Unrivaled to small and powerful microchips
Fraunhofer ISIT and project partner IMS Nanofabrication ('IMS') have jointly developed the MEMS processing of a CMOS chip designed by IMS, which pushes the limits of what is technologically possible and represents a crucial key component for further miniaturization in semiconductor micro- and nanoelectronics.
The challenge:
For decades, the semiconductor industry has strived to optimize the power consumption, switching speed and area requirements of electronic components through miniaturization. After more than 50 years of continuous miniaturization of structures, the current major technical and physical barriers lie in the imaging technologies of photolithography, and specifically in the fabrication of high-resolution photomasks. Photomasks are needed in every chip fabrication to transfer the micro- to nanometer-sized structures that define the chip onto a photoresist-coated silicon wafer.
A technology node (smallest structure size) defines an achievable miniaturization level and thus the manufacturing processes based on it. By falling below the 10 nm technology node a few years ago, EUV lithography with a wavelength of only 13.5 nm became indispensable for further technical development.
For the fabrication of photolithographic EUV masks, techniques are needed that allow the definition of very small structures sufficiently fast and efficiently. So-called electron beam mask writers are used for this purpose.
If EUV masks with a high density of complex geometric structures are to be written, the current single-beam electron mask writers reach their limits. Limiting factors here are both the large amounts of data required to define such masks and the writing time required to produce them on the mask substrate.
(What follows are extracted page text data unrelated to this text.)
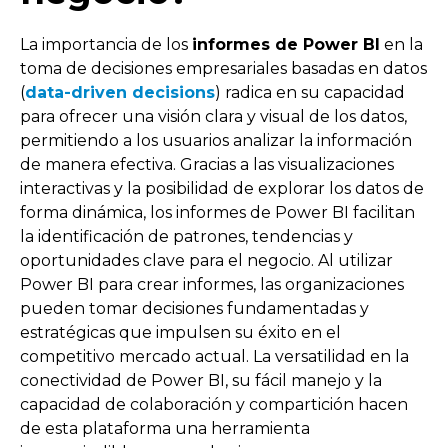
La importancia de los
informes de Power BI
en la
toma de decisiones empresariales basadas en datos
(
data-driven decisions
) radica en su capacidad
para ofrecer una visión clara y visual de los datos,
permitiendo a los usuarios analizar la información
de manera efectiva. Gracias a las visualizaciones
interactivas y la posibilidad de explorar los datos de
forma dinámica, los informes de Power BI facilitan
la identificación de patrones, tendencias y
oportunidades clave para el negocio. Al utilizar
Power BI para crear informes, las organizaciones
pueden tomar decisiones fundamentadas y
estratégicas que impulsen su éxito en el
competitivo mercado actual. La versatilidad en la
conectividad de Power BI, su fácil manejo y la
capacidad de colaboración y compartición hacen
de esta plataforma una herramienta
Single-beam electron mask recorders, for example, would require several days of writing time for a complex EUV mask.
The solution:
The technical and economic conditions were the motivation of the electron multi-beam mask writer (MBMW - Multi-Beam Mask Writer) developed by IMS, whose core is the TROM2 chip - an electronically controllable "pinhole" processed by MEMS technology for parallel deflection of many electron beams.
Integrated into this chip is advanced CMOS electronics with signal processing and circuit logic. On top of these electronic structures is the jointly developed MEMS design, which ensures that the electron beams fly through the chip while being individually deflected.
The TROM2 chip combines state-of-the-art CMOS high-speed signal processing with MEMS technologies. The entire MEMS process consists of over 200 individual steps and combines, among other things, high aspect ratio electroplating technologies, the Deep Reactive Ion Etch (DRIE) process based on the so-called BOSCH process, and anisotropic KOH etching of silicon.